What a working system looks like
A functional values system has three characteristics:
Clarity
Values are specific and observable.
Repetition
Values appear consistently across key organisational moments.
Consistency
The same message and experience are delivered across teams and locations.
When these conditions are met, values shift from statements to behaviour.
Role of a corporate anthem in value adoption
A corporate anthem is not a branding add-on.
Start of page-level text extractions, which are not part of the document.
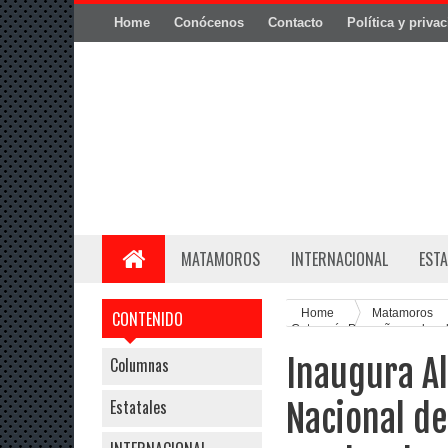
Home
Conócenos
Contacto
Política y priva
MATAMOROS
INTERNACIONAL
ESTA
Home
Matamoros
CONTENIDO
Categoría Pequeña rumbo al
Inaugura Al
Columnas
Estatales
Nacional de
It is a delivery mechanism.
It:
- Encodes vision, culture, and values into a single format
- Reduces interpretation across teams
- Creates a repeatable experience in high-impact moments
- Scales across cities without message distortion
This is part of a broader sonic branding approach where sound is used to standardise identity.
At Digikore Studios, we use this to help organisations move from stated values to experienced values.
How Digikore Studios approaches this
We treat values as an execution problem.
Our approach:
- Define values in behavioural terms
- Structure them into repeatable formats
- Build assets that scale across teams
A corporate anthem becomes a core asset within this system, ensuring that values are not just communicated but consistently experienced.
Conclusion
Employees do not ignore values by choice.
They follow what is clear, repeated, and reinforced.
If values are not part of systems, they will not influence behaviour.
If they are not experienced, they will not be remembered.
Values become effective only when they are designed into how the organisation operates.
FAQs
Why do employees ignore company values?
Because values are not connected to daily workflows or reinforced consistently.
Are company values still important?
Yes, but only when they are operationalised into behaviour and systems.
How can organisations improve value adoption?
By defining behaviours, embedding values into systems, and creating repeatable experiences.
What role does leadership play?
Leadership behaviour sets the standard. Inconsistency at the top leads to inconsistency across teams.
How does a corporate anthem help?
It creates a shared, repeatable expression of values that reduces interpretation gaps and improves alignment across locations.